Things seem more divided than ever in the United States, but one thing we can all agree on is that we’re all a little tired of the ubiquity of Elon Reeve Musk, right? Wrong.
The researchers at Piplsay (powered by owner Market Cube) did a survey of 30,400 people over two days in February: They asked people’s opinions of the very rich man who is CEO of SpaceX (and thus Starlink) and Tesla, founder of The Boring Company (for digging holes for super trains), and cofounder of both Neuralink and OpenAI. (All this after he got modestly rich from being part of the sale of PayPal to eBay, way back in 2002.)
To start, a majority of people don’t really register much Musk in their lives. When asked their feelings, a full 43% were neutral, and 18% didn’t know who he is. But on the extremes, 33% love him, and 6% despise him. That’s the trend: The 50-year-old Musk is still more loved than despised.
Maybe it’s because (or despite the fact that) Musk recently spent a short time in January as the world’s richest man. As of this writing, he’s back in second place with a net worth of $170.5 billion, behind Jeff Bezos‘s $181.3 billion, according to the Forbes Real-Time Billionaires List. Incidentally, Bill Gates has fallen to number four, poor guy (well, not exactly poor).
The full infographic below goes into the ways people in the survey would describe Musk, from calling him a jerk (7%) to thinking he’s a genius (48%).
The greatest compliment Musk receives is that 45% admire his passion and commitment to things like space exploration and the environment.
On the other end, 19% simply “hate his guts.”
Perhaps most interesting is the exploration of how people feel about Musk’s use of Twitter, a platform he—like many powerful people—can’t seem to stop using, even after he was sued for defamation because of comments made there. (It helps that he won the suit, of course.) Musk may even be under investigation by regulators for talking too much about the dogecoin cryptocurrency.

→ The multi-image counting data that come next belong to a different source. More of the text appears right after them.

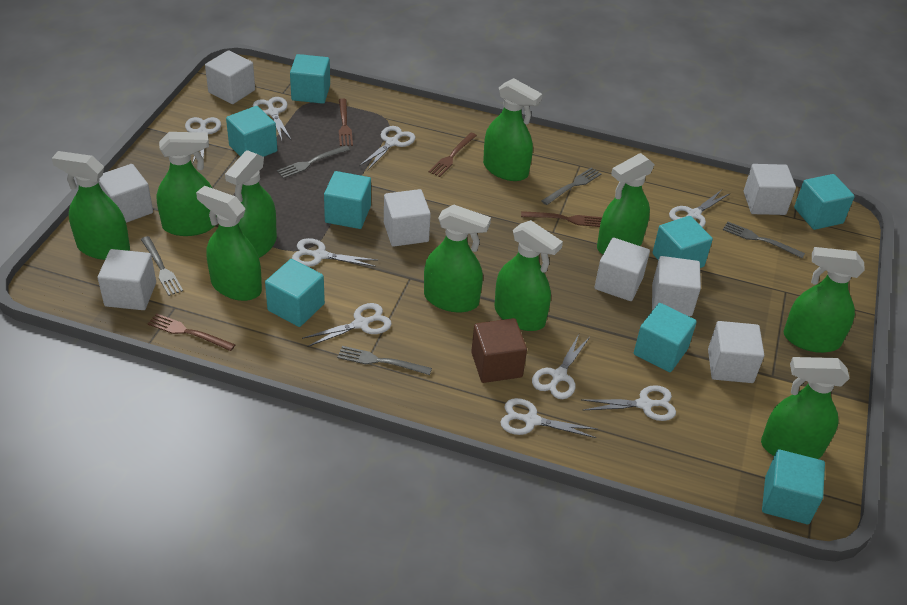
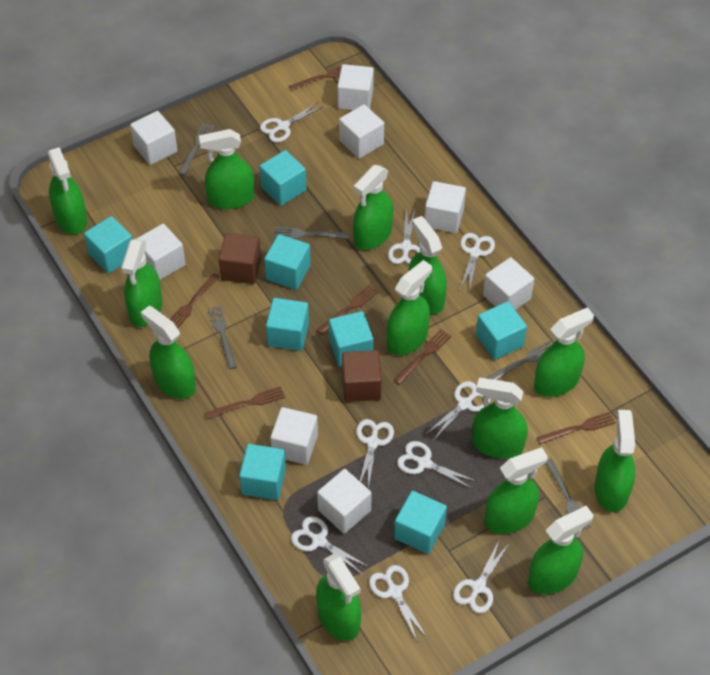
brown cube: 1 -> 2
brown fork: 4 -> 6
green spray bottle: 10 -> 13

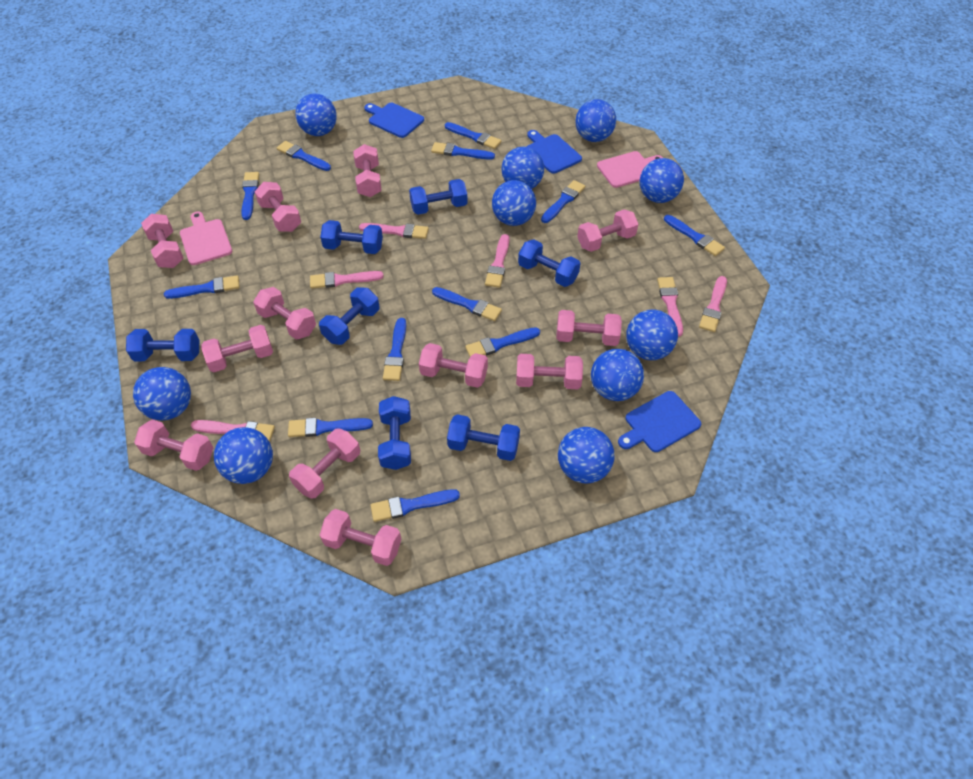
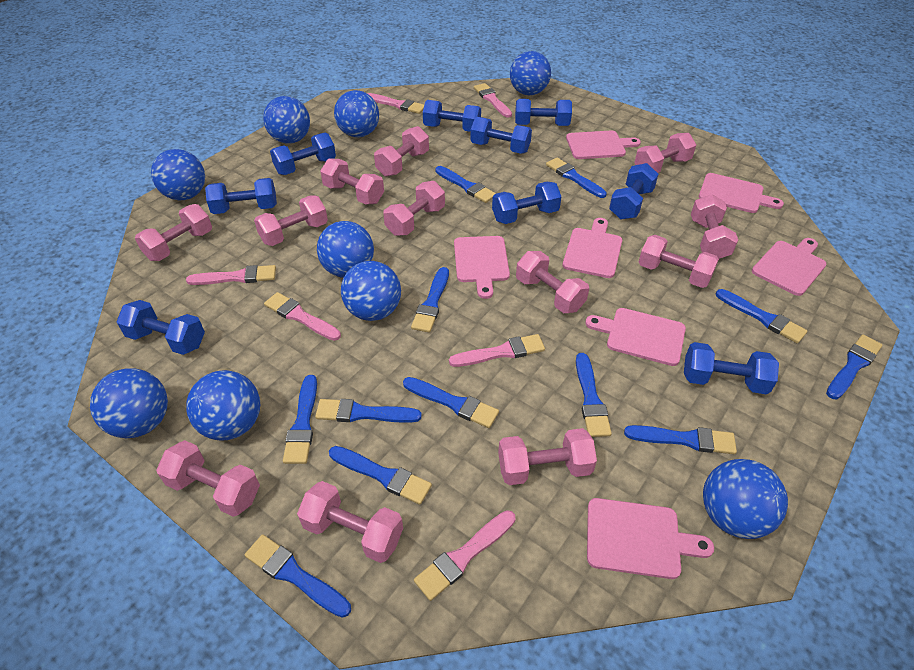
blue ball: 10 -> 9
blue cutting board: 3 -> 0
blue dumbbell: 7 -> 9
pink cutting board: 2 -> 7

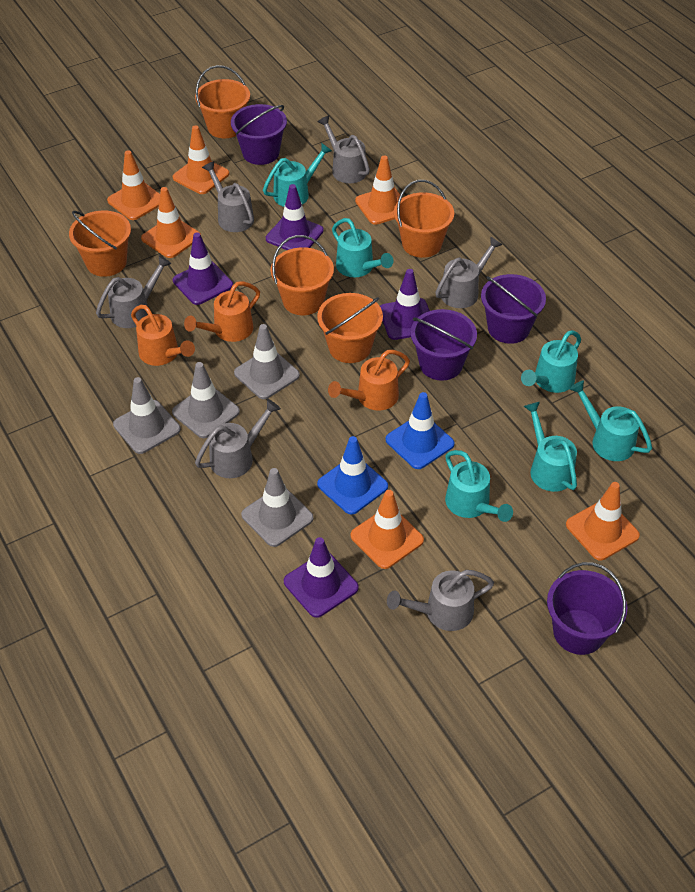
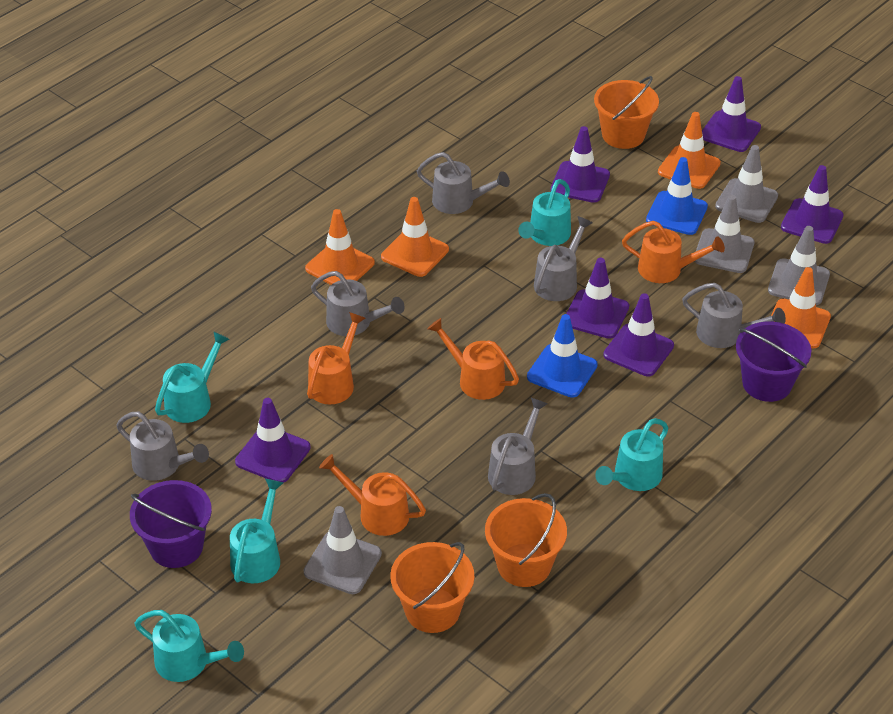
orange bucket: 5 -> 3
orange traffic cone: 6 -> 4
orange watering can: 3 -> 4
purple bucket: 4 -> 2
purple traffic cone: 4 -> 6
turquoise watering can: 6 -> 5

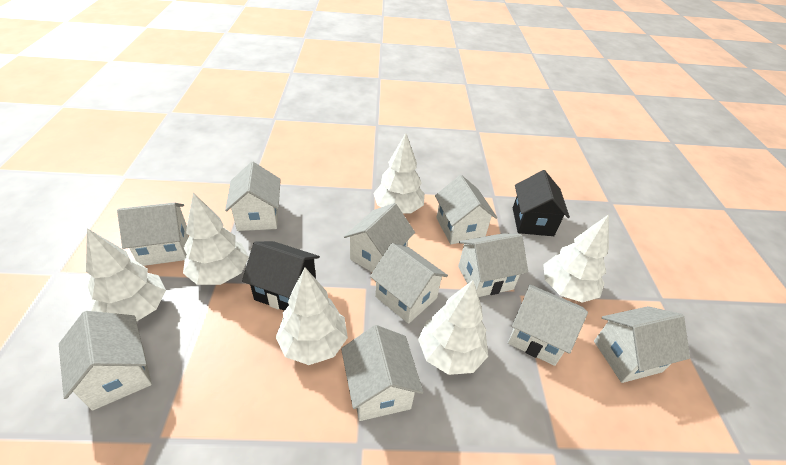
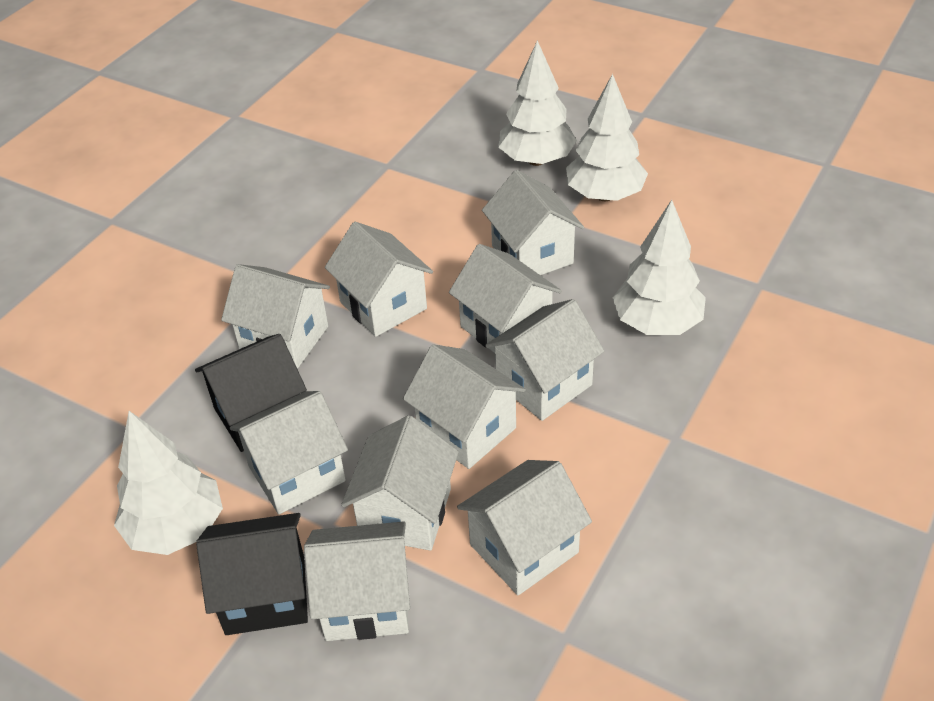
white tree: 6 -> 4

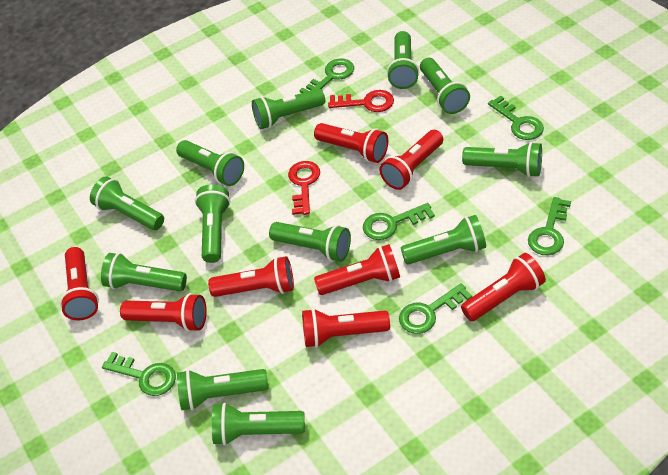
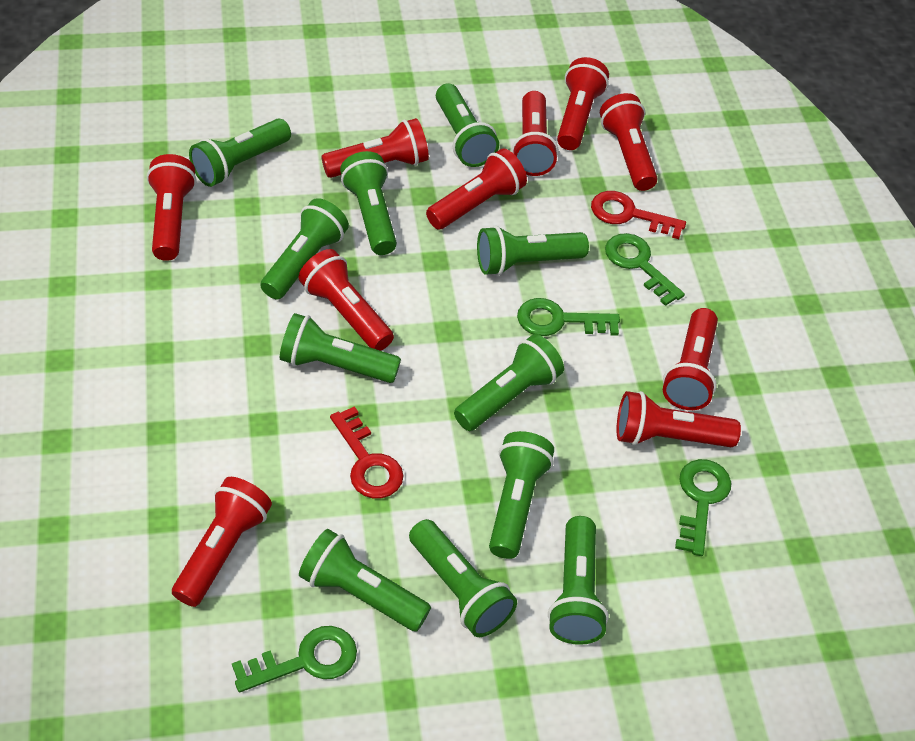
green flashlight: 12 -> 11
green key: 6 -> 4
red flashlight: 8 -> 10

Take his most recent example, a bit of nonsense that set the meme-verse afire.
New drug coming out called Regretamine. Pop one & all regrets are gone.
— Elon Musk (@elonmusk) March 1, 2021
While most people don’t follow his tweets closely or at all, 43% do follow closely or very closely. The latter numbers are higher for millennials and Gen X, which explains why things blow up when he mentions them—stocks in particular. He was one of the direct causes for the Gamestonk fiasco, after all; 37% said they had personally made investments based on his tweets. That number goes up to 50% for millennials and to 40% for Gen Xers.
Also, 48% of those surveyed found his creation of Wall Street fluctuations to be “quite amusing.” Take from that what you will.